The next day came and we woke up very early to head to the hospital. It was Thursday, April 25th. It was the day that I would go from pregnant one minute to not pregnant the next. For one of the first times in my life, I didn’t give a shit what I looked like. It was almost surprising that I even brushed my teeth and combed my hair. I just cried off and on throughout the morning. The surgery was fast and uneventful. In fact, it was so fast that Todd thought something was wrong when he was paged so quickly to return to me. The first thing I did when I woke up is grabbed my boobs. Luckily, they didn’t hurt anymore. I went home a couple of hours later and took more drugs. My wonderful husband brought me some food that I ate, and I soon was asleep. Apparently I emailed a few people and received a few phone calls later that evening. I don’t remember much, and I made that happen through the drugs I took. I just wanted it all to go away.
I spent the next few days recuperating, resting, and trying not to just lose it. I began having small panic attacks. On Saturday, I asked Todd to get me out of the house. I don’t remember a lot about where we went, but I got tired very quickly and we weren’t gone too terribly long. I felt awful and I was exhausted. Sunday was even worse. I began to panic about going back to school. I called my sister Sunday night bawling. I asked her how I would ever get through this. I was petrified about going back to work. When Todd came in to check on me, I was sitting on the edge of the bed rocking with a pillow. I had no idea what to do. Todd made me promise that I would call my doctor the next day and get medication.
I went to school the next day with the plan of avoiding everyone possible, making very little eye contact, and responding to all ‘How are you doing?’ questions with, “I’m okay.” I made it through the entire day without losing my shit – until the kids were gone. I called the doctor to request medication and they were all to quick to call in the prescription. After that call, I completely broke down and my poor friend & colleague, Monica, had no idea what to do with me. She stayed with me through it all, but I felt really bad for putting her in that position. I was in pure devastation and didn’t know what to do but cry out loud. I tried to articulate my feelings, but there were really no words for it. There still aren’t.
The next day was a little better. I knew I had survived one day. At the end of the day, two of my friends and colleagues, Kara and Ashley, came into my classroom. They just sat down and asked me what happened. That was the first time I was able to really tell somebody what had happened. I told them about the black hole I saw. I told them about how sad and scared I was at that time. I told them how I was absolutely heartbroken. I cried while telling them, but it was SO therapeutic for me and I thanked them. I still appreciate what they did for me that day. (ETA: It took me over a year to tell Ashley and Kara how much that meant to me. I simply began bawling as I started to tell them.)

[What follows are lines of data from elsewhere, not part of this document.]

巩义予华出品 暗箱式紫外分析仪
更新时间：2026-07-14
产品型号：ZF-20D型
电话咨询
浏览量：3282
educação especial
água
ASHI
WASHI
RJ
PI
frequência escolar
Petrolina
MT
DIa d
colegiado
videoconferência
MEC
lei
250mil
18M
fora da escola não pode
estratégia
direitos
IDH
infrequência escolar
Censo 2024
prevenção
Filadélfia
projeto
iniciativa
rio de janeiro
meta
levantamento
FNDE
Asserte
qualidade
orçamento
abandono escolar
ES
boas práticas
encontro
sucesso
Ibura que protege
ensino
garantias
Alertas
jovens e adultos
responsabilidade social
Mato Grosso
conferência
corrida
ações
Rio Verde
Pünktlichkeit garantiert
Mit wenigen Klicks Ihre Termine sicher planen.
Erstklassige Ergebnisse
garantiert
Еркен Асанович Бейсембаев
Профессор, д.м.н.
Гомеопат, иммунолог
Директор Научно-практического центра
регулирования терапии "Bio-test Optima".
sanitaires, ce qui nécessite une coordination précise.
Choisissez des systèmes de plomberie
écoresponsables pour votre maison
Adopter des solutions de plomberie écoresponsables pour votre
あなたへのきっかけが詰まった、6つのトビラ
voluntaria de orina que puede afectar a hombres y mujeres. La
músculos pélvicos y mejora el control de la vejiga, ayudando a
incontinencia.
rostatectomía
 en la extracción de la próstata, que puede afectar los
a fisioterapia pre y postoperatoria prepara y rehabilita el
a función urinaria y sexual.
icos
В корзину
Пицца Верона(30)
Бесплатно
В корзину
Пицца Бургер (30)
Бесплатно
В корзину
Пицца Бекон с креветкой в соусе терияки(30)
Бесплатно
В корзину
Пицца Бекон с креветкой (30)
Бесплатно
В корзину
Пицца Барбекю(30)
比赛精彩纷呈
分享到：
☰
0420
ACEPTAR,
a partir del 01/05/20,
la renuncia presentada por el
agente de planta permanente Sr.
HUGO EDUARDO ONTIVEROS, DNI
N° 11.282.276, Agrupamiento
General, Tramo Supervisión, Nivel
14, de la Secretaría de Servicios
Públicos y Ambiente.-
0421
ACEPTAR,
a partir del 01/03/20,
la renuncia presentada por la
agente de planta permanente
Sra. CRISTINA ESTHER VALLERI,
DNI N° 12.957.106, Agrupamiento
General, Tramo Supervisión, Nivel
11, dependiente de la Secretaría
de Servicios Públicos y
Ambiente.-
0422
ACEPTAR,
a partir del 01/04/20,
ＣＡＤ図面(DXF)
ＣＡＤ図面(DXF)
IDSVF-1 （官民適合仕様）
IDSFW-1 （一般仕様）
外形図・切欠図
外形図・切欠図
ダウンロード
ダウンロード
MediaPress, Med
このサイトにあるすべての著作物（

I slowly began to regain myself, but I did cry every day for at least a couple of weeks. The first day that I didn’t cry, I felt bad for not crying. I felt more alone than I ever had in my life, and I have had many days of loneliness and despair. I became so very angry and I didn’t know how to manage it. All of those feelings were so odd to me because I felt that I was mourning the death of a person that I had known and loved for a long time. I finally figured out that I was mourning a dream that I had for all of my life. Looking back on it, I really went through the stages of grief. There is still a piece of my heart that is missing and I don’t think I’ll ever get it back. Not a day has gone by that I haven’t thought about it all.
What's odd about reading about the events that occurred two years ago from today is that my feelings are still the same - shock, devastation, sadness, anger, frustration, worry, and despair. Yep. Anniversaries suck. Reminders suck. Today sucks. Still.